For the second time this month, family members of shooting victim Austin Rivault left the courtroom of state District Judge Ed Rubin disappointed that the man convicted of killing the 15-year-old boy in February 2013 was sentenced to 13 months in prison.
“It’s the same bull that’s been going on,” the victim’s father, Kevin Rivault, said after the Thursday hearing.
Rubin’s decision to sentence Seth Fontenot to just over a year was essentially the same one he handed Fontenot on July 8, when he sentenced the 21-year-old to three years in prison at hard labor but then suspended all but 13 months. Rubin set the hearing for Thursday to correct what both prosecution and defense attorneys acknowledged was an error in the sentence, which occurred when Rubin suspended part of a sentence meted out in a crime of violence.
“I’m certainly not comfortable with the outcome,” 15th Judicial District Attorney Keith Stutes said after the hearing. “Unfortunately … the state cannot appeal a sentence it does not agree with.”
One of Fontenot’s attorneys said the sentence was appropriate.
“A judge’s duty is to look at all the facts and circumstances,” Thomas Guilbeau said. “(Rubin) tailored an individual sentence for Seth Fontenot to fit the circumstances.”
Rubin said the days Fontenot already has spent in jail will be credited toward his 13-month sentence. Rubin also ruled Fontenot would not be put on probation following his prison time, which was included in the original sentence.
Unlike at his previous court appearances, when Fontenot wore wear slacks and a tie, on Thursday, he was outfitted in the pink- and white-striped prison garb of the St. Martin Parish Correctional Center, where the state Department of Corrections is holding him. His wrists chained to his waist and his ankles bound too, Fontenot in bright-orange Crocs shuffled his feet as he walked to his seat in the courtroom.
Rubin also sentenced Fontenot to two, 13-month prison terms for the aggravated battery convictions in the wounding of two other victims. Rubin said the aggravated battery sentences would be served at the same time as the manslaughter sentence.
Assistant District Attorney J.N. Prather Jr., who became lead prosecutor in May 2014 after Mark Garber quit the DA’s Office, said he believed the 13-month sentence was too lenient.
“What signal are you sending to the people in the community?” he asked.
Stutes filed documents last week and on Monday asking Rubin to stick with his original sentence of three years at hard labor but without suspending any of the jail time.
Prather and Stutes said Fontenot could be out of jail by Christmas if he qualifies for good-time early release. Guilbeau said Fontenot likely would be released from jail in summer 2016.
About 1:45 a.m. on Feb. 10, 2013, Fontenot grabbed his 9 mm Baretta handgun, ran outside his family’s Green Meadow Road home in south Lafayette and fired three shots at a Chevrolet Silverado he believed was carrying thieves.

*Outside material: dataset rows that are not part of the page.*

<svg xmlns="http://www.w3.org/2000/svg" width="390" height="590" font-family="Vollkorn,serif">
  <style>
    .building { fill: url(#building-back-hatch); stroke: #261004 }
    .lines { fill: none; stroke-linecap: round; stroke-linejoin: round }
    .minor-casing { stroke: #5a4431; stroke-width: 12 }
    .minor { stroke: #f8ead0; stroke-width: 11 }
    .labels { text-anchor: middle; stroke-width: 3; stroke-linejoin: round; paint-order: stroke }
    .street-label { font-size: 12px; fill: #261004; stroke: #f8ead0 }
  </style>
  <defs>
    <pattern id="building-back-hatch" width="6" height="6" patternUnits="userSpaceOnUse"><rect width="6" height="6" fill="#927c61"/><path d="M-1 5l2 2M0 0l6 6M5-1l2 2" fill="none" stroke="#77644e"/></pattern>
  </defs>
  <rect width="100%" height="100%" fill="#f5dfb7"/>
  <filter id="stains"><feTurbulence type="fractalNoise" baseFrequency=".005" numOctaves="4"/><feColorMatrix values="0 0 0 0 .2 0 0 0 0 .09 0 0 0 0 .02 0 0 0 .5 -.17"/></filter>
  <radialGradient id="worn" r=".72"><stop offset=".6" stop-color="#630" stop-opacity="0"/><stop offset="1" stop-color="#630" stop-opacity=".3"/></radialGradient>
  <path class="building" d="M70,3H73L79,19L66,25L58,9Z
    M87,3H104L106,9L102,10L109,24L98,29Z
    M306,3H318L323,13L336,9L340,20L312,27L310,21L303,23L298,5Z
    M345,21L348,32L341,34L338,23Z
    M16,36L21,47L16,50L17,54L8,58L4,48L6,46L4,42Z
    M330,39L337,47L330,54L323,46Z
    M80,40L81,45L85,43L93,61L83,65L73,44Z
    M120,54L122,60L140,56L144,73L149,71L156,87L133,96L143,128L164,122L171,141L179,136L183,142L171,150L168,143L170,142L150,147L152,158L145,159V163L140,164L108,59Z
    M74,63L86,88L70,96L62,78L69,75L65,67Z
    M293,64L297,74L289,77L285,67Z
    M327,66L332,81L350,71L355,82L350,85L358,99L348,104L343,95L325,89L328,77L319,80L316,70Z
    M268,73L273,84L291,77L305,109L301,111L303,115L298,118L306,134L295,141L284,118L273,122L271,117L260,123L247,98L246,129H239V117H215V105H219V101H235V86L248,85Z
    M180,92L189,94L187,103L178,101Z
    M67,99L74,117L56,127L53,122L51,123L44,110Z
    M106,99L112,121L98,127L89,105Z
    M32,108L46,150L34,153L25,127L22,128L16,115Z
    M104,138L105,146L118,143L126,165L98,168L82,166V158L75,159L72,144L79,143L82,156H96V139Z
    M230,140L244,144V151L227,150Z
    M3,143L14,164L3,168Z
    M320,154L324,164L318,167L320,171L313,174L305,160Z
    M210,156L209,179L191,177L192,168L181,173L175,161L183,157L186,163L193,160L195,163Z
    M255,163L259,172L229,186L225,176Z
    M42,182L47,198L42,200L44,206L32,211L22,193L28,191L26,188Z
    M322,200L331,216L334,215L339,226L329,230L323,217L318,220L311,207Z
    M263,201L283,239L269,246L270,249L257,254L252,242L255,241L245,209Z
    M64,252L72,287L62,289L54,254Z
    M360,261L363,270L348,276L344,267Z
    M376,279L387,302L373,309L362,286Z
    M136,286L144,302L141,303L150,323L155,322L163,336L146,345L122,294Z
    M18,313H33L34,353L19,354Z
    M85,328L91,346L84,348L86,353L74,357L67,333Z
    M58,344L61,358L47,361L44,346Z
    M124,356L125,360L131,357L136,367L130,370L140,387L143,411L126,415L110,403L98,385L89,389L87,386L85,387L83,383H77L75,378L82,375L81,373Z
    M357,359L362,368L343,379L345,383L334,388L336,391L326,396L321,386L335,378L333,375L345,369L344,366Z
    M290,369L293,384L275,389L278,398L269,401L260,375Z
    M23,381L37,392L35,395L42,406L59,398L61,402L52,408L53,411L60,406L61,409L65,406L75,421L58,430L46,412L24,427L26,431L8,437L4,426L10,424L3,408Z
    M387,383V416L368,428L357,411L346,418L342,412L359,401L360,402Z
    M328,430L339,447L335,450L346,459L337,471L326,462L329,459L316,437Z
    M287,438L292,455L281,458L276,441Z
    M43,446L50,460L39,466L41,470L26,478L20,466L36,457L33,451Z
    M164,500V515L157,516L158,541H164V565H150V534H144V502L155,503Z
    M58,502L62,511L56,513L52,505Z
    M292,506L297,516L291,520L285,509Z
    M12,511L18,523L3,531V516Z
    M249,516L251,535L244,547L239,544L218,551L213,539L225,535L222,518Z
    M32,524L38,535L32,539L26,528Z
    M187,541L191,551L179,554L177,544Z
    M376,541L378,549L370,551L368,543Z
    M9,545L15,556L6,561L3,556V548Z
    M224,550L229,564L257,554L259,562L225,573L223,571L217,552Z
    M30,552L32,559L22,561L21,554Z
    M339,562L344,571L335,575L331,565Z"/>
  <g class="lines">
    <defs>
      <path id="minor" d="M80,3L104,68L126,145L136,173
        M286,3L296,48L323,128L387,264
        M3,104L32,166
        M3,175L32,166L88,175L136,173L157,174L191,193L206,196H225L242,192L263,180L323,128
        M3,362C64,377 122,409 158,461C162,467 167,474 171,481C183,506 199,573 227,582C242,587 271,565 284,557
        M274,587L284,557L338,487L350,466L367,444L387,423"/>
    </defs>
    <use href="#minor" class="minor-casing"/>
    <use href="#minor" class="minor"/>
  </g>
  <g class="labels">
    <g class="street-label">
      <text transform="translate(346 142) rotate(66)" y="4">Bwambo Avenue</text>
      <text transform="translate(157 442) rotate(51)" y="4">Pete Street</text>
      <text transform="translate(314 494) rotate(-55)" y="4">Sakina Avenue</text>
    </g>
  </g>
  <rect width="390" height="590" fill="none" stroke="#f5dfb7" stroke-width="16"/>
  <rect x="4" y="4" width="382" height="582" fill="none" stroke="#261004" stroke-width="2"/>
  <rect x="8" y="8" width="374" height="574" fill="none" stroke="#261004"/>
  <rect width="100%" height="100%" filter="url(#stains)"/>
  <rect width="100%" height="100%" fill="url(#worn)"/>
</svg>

Fontenot told police he saw someone breaking into his Chevrolet Avalanche. Inside the Silverado were three 15-year-old boys, including Rivault. All three were hit; Rivault’s wound to the back of his head was fatal. The other two victims survived to testify at Fontenot’s trial in March.

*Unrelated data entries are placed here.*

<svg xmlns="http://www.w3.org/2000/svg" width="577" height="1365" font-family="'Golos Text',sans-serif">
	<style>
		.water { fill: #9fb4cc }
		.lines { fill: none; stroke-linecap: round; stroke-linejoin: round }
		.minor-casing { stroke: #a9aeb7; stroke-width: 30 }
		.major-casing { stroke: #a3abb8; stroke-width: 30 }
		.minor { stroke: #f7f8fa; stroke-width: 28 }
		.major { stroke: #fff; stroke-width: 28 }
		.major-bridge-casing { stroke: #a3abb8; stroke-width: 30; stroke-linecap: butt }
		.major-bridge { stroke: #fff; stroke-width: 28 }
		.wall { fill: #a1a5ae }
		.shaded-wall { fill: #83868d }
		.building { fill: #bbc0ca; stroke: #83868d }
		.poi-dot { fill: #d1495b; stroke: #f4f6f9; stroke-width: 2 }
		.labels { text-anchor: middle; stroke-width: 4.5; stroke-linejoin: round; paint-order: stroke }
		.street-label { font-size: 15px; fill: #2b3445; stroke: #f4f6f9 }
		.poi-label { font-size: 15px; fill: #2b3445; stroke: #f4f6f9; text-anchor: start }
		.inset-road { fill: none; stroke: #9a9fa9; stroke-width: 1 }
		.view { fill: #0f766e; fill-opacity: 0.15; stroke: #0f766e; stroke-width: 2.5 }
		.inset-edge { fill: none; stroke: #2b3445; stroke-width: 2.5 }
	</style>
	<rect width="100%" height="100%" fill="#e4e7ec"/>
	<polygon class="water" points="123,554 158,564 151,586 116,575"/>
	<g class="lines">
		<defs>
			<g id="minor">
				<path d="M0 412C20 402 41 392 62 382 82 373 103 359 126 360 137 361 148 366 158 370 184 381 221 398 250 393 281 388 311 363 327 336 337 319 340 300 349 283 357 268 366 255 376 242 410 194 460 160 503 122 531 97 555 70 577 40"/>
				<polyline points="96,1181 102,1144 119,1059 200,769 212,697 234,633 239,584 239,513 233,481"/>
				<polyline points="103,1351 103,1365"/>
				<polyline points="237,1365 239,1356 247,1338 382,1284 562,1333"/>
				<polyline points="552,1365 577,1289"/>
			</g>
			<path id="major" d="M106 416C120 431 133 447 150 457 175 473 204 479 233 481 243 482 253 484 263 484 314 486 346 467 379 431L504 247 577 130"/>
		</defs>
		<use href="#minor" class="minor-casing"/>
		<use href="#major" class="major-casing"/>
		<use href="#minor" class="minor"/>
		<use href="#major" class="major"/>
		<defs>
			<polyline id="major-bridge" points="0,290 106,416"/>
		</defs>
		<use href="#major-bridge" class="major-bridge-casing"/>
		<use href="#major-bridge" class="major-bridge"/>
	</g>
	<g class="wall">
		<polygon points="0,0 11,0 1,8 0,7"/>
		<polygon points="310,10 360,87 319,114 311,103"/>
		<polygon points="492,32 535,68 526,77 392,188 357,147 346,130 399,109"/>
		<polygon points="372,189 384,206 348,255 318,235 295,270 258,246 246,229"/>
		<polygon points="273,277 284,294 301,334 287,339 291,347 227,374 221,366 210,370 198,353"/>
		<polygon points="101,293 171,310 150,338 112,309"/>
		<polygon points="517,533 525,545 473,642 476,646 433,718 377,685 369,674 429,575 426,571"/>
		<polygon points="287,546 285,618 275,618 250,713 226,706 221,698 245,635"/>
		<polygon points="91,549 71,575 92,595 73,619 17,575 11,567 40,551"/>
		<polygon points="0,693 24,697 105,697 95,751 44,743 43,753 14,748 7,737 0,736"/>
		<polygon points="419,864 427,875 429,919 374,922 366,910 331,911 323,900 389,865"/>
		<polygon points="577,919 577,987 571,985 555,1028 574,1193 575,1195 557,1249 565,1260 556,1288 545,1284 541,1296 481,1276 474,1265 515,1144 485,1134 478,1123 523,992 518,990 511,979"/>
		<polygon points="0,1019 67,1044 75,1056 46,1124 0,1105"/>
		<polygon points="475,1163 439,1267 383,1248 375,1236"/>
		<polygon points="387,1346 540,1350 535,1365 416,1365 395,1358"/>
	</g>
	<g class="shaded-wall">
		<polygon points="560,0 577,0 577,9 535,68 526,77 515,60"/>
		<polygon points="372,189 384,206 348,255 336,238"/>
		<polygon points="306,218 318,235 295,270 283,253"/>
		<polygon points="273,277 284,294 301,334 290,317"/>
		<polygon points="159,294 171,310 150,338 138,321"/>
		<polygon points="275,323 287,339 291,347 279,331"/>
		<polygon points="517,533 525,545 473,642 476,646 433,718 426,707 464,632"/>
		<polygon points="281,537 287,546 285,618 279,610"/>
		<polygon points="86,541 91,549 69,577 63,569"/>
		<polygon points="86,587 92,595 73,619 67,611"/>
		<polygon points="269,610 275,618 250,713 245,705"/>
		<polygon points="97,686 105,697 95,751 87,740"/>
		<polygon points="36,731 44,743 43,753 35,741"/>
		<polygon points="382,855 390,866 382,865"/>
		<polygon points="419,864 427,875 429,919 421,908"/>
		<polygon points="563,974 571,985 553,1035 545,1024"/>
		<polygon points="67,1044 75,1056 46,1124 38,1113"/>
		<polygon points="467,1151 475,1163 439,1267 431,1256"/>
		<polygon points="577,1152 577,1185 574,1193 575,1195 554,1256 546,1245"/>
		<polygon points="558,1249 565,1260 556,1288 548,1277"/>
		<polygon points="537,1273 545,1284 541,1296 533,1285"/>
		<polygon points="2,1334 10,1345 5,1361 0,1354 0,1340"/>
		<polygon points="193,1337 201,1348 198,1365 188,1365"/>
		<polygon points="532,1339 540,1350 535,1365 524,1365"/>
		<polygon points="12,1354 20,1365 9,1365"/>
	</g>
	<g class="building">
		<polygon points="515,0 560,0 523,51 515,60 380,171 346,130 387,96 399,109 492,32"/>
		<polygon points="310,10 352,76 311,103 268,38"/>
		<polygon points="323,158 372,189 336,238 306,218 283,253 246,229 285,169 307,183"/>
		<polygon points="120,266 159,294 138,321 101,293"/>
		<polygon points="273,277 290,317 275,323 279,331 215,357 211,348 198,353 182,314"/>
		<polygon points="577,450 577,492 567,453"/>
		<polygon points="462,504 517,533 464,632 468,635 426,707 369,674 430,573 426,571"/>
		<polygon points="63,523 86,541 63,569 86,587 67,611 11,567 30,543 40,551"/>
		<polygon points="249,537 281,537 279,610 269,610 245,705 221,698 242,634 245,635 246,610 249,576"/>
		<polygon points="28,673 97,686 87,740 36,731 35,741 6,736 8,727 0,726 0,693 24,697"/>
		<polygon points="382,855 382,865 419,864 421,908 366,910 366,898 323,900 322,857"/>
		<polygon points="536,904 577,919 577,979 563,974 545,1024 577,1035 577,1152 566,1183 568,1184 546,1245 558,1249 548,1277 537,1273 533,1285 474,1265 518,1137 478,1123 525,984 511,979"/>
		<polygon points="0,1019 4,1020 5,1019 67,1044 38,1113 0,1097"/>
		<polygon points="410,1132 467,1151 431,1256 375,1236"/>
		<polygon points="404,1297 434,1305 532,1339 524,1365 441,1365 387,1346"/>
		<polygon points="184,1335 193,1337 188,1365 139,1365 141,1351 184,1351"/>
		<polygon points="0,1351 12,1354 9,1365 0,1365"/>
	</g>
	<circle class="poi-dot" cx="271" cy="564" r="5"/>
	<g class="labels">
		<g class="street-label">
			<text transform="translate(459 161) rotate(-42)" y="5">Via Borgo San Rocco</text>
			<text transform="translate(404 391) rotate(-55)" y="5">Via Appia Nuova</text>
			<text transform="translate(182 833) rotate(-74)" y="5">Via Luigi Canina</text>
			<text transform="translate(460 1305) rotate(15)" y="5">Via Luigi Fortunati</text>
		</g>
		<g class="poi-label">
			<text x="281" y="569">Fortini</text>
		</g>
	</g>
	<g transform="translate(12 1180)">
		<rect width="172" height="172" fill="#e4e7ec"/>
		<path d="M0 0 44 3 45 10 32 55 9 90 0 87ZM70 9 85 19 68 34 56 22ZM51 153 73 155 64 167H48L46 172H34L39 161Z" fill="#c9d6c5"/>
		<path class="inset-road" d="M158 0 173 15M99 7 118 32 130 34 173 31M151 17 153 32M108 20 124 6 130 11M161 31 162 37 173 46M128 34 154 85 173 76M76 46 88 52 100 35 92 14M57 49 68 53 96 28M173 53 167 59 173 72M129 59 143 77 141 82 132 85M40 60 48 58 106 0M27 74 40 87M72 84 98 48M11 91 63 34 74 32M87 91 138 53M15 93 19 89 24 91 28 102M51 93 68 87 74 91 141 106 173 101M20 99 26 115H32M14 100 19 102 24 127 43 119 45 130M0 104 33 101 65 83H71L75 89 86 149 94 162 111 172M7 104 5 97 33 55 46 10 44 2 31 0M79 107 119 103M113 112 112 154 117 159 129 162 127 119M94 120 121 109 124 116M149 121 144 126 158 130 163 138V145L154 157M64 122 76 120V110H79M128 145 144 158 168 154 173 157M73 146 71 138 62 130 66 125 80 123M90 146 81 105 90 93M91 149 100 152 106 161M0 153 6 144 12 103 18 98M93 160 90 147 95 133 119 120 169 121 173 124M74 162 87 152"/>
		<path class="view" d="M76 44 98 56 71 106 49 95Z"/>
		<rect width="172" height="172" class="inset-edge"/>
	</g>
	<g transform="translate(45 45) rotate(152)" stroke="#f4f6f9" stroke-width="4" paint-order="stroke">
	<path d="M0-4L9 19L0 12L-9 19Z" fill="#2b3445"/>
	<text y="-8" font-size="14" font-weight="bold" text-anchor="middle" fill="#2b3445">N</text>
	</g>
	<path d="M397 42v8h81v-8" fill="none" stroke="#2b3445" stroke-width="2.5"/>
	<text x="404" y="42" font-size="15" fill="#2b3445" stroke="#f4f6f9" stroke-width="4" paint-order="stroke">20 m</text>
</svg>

A grand jury charged Fontenot with first-degree murder, which carries a sentence of life in prison or death by lethal injection if convicted, and two counts of attempted first-degree murder. A jury in March found Fontenot guilty of the lesser crimes of manslaughter and aggravated battery.
At the July 8 sentencing hearing, there was hardly a dry eye in the courtroom during emotional, sometimes wrenching testimony. Rivault’s parents, Kevin and Renee, and his sister Amanda were among those who asked Rubin to sentence Fontenot to the maximum 40 years for manslaughter. Also testifying were Fontenot’s mother, Brooke Talbot, who asked for leniency, and Fontenot himself, who said that in the years since the shooting, he’s felt like a monster.
Rubin said he was swayed by the trial jury’s opinion that Fontenot did not mean to kill anyone in February 2013. Rubin also was persuaded by psychologists’ testimony that Fontenot’s 18-year-old brain at the time was not mature enough to make adult decisions while holding a loaded, lethal weapon.
On Thursday, Rubin was succinct: “I took into consideration the law,” he said.
Kevin and Renee Rivault are working with local legislators to establish minimum sentences for those convicted of violent crimes.
Renee Rivault said Rubin’s sentence for the young man who killed her son was noticed by many.
“We didn’t expect any more justice than we got today,” she said. “I think its a really dangerous statement that (Rubin’s) making.”